● Work task
For the data below, give again exactly the lines from the one containing "7-1386-18A (6-1386-18A) |" through the one containing "9-1386-18 | Учитель", both ends included, and no others.

● Records for this task
---------------

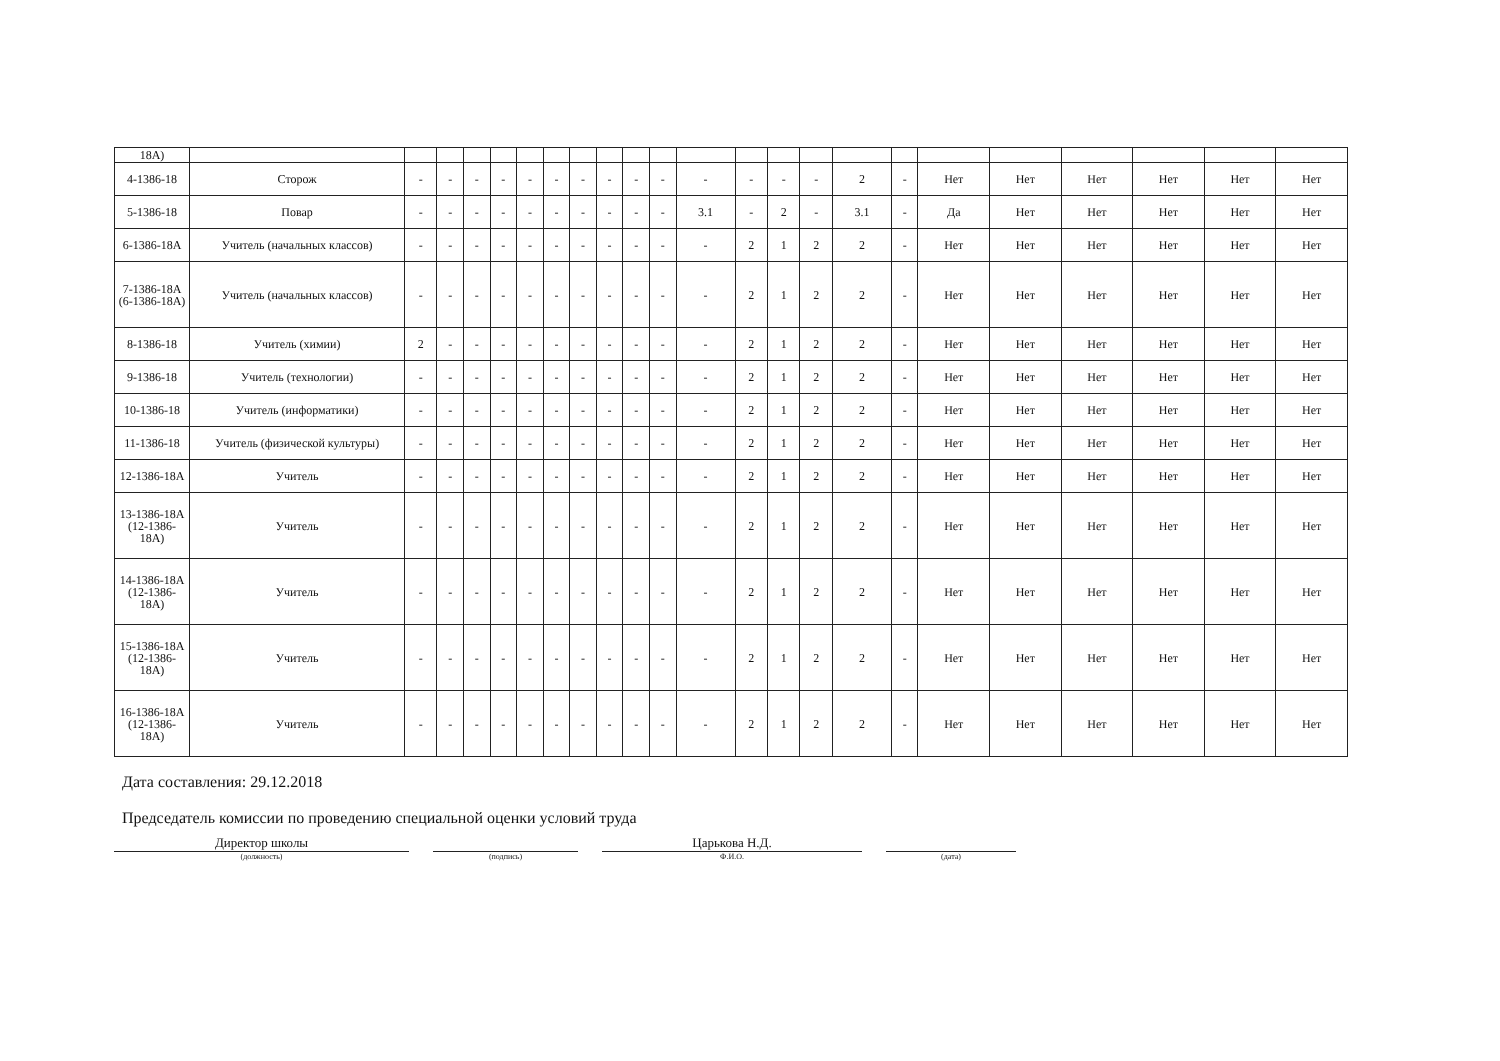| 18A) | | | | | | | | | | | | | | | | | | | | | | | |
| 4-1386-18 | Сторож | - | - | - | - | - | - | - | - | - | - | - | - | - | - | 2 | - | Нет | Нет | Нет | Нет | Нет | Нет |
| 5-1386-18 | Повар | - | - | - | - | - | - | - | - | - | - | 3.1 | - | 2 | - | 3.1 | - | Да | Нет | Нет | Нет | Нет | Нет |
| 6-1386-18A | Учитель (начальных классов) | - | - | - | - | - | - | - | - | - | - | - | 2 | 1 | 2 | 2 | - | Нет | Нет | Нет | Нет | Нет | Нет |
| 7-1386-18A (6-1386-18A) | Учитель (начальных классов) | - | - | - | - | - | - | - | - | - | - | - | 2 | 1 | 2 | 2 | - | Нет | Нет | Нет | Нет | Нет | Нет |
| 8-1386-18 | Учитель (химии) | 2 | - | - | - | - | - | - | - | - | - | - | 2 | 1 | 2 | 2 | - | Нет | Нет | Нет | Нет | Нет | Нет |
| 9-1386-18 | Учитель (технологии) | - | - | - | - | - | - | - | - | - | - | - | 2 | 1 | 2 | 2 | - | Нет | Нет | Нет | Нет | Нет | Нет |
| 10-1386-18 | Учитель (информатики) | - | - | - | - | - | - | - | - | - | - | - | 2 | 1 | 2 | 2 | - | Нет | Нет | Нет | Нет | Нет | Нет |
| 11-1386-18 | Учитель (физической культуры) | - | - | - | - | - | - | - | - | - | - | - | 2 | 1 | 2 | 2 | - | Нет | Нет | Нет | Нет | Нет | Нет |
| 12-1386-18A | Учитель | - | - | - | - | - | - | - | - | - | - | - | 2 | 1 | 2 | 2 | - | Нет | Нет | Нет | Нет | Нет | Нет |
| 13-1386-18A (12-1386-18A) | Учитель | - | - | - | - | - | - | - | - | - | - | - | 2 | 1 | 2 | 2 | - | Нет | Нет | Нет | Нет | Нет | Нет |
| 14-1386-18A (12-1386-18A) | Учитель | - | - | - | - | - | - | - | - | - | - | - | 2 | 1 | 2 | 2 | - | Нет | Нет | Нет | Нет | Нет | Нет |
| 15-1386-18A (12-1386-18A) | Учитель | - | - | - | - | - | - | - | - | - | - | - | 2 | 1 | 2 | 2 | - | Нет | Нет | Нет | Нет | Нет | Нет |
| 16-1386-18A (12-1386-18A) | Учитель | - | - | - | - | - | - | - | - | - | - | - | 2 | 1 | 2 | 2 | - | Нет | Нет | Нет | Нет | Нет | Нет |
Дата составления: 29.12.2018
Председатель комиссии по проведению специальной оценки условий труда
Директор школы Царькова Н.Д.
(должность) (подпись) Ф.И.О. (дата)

---------------

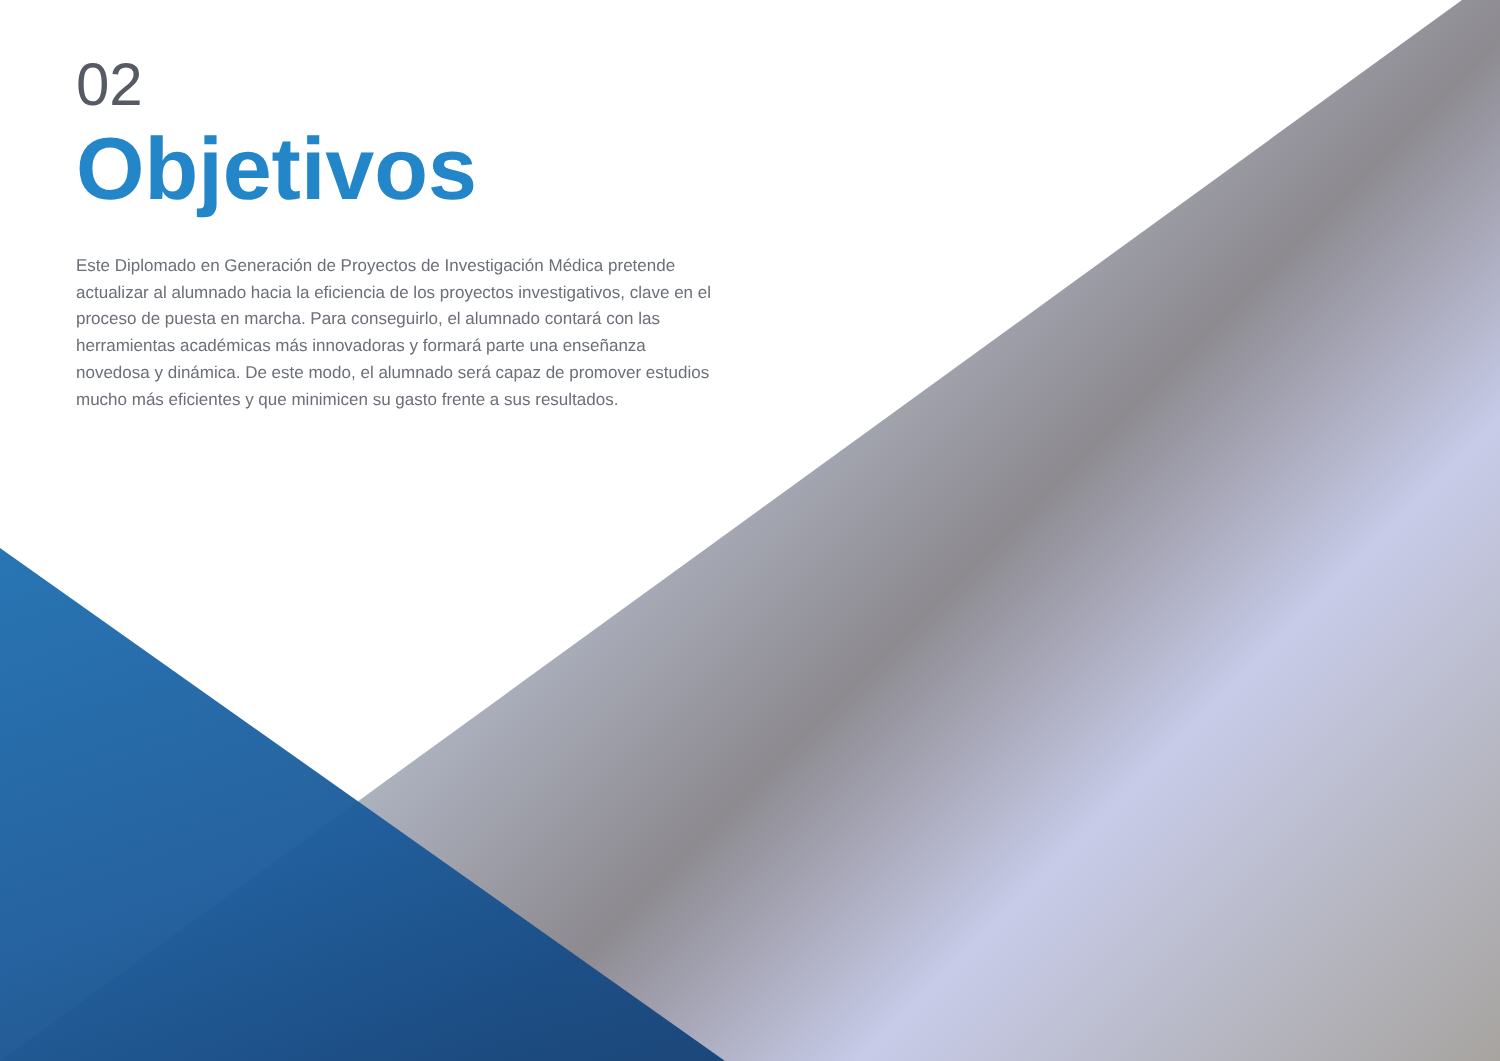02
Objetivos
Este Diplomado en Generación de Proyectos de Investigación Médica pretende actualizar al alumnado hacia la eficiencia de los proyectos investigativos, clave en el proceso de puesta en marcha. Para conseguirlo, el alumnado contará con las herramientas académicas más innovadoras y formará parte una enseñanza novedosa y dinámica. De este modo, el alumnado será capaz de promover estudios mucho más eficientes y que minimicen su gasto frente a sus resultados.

---------------

● Final answer
| 7-1386-18A (6-1386-18A) | Учитель (начальных классов) | - | - | - | - | - | - | - | - | - | - | - | 2 | 1 | 2 | 2 | - | Нет | Нет | Нет | Нет | Нет | Нет |
| 8-1386-18 | Учитель (химии) | 2 | - | - | - | - | - | - | - | - | - | - | 2 | 1 | 2 | 2 | - | Нет | Нет | Нет | Нет | Нет | Нет |
| 9-1386-18 | Учитель (технологии) | - | - | - | - | - | - | - | - | - | - | - | 2 | 1 | 2 | 2 | - | Нет | Нет | Нет | Нет | Нет | Нет |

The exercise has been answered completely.